The importance of rapid methods, particularly those designed to support microbiological practices, was made by Andrew Hopkins who is an Expert Good Manufacturing Practices inspector with the UK’s regulatory agency, the Medicines and Healthcare products Regulatory Agency (MHRA).
The value of adopting new technologies was made at the annual conference of the Pharmaceutical Microbiology Interest Group (Pharmig), which is a global society specializing in microbiological control of pharmaceutical and healthcare products. The meeting took place at the end of November 20717.
What are rapid methods?
Rapid microbiological methods is a broad term, covering methods that are both faster (either in set-up time or in relation to time-to-result) and more accurate (or sensitive) compared with traditional methods. The traditional methods are those described in pharmacopoeias, of which the United States Pharmacopeia and European Pharmacopeia are the global leads.
Some of the methods described in these texts are approaching one hundred years old and are premised by ways of thinking that only microorganisms that can be grown on standard culture media are a concern. The reality is very different, with an estimated 90 percent of microorganisms in the environment not growing on standard culture media (either because the media does not provide the necessary growth factors or because the organisms have undergone a physiological stress response).
In is conference address, Hopkins described how rapid methods have been around for thirty years and yet the pharmaceutical sector has made little progress in adopting them. While there are several technological and developmental reasons for this, the industry remains too conservative. It is the task of regulators, Hopkins said, to encourage pharmaceutical and healthcare facilities to adopt the best available technologies.
Key advantages
There are several reasons for this, the regulator explained. Results are delivered faster, which allows those tasked with contamination control (and hence medicinal safety) to make decisions faster; and results are more accurate, providing a more meaningful picture of the product and manufacturing environment risks.
There are also advantages for drug manufacturers.
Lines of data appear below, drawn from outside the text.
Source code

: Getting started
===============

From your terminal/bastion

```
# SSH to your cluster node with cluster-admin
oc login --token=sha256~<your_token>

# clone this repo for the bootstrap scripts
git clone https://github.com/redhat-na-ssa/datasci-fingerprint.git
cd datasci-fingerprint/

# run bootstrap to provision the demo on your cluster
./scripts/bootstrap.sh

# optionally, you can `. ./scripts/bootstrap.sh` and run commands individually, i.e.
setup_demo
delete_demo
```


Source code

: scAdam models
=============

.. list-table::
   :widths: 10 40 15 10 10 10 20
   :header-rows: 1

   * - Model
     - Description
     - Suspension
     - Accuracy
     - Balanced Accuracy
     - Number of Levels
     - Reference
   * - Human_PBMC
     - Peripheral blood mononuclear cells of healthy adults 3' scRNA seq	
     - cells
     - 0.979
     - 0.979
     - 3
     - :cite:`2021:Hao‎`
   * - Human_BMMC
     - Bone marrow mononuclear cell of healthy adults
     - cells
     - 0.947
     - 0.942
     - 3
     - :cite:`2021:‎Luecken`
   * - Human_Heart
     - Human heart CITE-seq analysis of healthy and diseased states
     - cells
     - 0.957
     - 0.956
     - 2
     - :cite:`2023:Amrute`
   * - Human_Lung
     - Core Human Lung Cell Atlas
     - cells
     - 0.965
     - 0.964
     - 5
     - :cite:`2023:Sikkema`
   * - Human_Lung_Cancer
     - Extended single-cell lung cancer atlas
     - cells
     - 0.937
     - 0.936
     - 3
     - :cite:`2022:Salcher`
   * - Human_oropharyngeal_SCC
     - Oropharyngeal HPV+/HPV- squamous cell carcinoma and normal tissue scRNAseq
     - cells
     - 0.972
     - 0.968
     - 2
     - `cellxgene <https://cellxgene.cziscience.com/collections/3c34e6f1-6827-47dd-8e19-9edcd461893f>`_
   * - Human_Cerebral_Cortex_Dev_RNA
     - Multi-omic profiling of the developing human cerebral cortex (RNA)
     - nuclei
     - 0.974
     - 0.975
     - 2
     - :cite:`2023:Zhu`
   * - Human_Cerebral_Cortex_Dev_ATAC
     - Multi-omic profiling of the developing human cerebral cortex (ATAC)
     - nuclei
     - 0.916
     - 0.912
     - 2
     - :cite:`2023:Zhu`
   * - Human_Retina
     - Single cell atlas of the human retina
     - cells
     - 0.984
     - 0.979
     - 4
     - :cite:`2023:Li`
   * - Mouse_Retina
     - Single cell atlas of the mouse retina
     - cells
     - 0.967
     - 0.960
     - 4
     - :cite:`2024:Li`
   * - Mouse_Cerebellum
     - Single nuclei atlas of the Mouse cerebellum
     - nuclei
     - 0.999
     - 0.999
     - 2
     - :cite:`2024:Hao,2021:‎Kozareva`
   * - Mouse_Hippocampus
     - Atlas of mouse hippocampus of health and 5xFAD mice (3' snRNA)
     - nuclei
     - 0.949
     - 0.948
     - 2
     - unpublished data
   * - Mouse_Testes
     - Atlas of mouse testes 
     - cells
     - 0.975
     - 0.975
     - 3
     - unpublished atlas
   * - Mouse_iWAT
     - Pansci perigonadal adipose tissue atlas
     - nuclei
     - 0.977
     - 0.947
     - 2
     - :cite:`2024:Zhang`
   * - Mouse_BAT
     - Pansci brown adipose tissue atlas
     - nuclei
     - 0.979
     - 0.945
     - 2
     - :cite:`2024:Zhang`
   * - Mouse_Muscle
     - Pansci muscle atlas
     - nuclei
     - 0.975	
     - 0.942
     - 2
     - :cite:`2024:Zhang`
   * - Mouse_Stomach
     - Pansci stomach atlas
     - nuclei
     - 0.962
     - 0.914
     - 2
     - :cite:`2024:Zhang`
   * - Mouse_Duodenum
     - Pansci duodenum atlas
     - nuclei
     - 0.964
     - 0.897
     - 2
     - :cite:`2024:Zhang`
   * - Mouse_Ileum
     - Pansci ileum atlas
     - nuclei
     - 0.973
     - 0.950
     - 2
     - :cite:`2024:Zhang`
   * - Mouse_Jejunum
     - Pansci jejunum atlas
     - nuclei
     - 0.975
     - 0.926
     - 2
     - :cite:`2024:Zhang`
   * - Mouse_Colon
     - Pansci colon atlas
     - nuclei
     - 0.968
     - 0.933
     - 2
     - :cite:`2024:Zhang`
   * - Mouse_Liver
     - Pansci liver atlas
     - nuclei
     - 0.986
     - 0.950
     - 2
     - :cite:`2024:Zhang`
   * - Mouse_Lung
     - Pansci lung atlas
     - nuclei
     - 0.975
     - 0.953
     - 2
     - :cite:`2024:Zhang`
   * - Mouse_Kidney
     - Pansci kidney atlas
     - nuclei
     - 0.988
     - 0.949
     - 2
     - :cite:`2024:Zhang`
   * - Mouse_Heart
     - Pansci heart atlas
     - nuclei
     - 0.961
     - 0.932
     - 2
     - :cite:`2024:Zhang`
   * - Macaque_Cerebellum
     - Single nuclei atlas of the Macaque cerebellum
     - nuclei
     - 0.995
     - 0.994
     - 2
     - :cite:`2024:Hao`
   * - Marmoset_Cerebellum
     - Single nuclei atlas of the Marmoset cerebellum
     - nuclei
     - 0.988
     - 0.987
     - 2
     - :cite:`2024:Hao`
Culture based microbiological tests take several days for a result to be obtained (up to fourteen days for a test for product sterility, for instance). These lead times can be reduced significantly through rapid methods.
Examples of rapid microbiological methods include growth-based; biochemical and carbohydrate utilization for microbial identification; viable Staining and Imaging LED Raman Spectroscopy for cell counting; and respirometry, pressure sensing for detecting microbial presence.
Personalized medicines initiative
A further factor that should be pushing the demand for rapid methods, according Hopkins, is the expansion of personalized medicines. A driver in healthcare is towards smaller batches of medicines being produced for one patient. Here there will only be a limited number of available samples. In addition these products only have short shelf-lives and may, based on patient risk, need to be used before traditional text results are available.
Based on these reasons, and the advantages for pharmaceutical manufacturers in reducing inventory costs, the slow pace of rapid methods adoption needs to accelerate.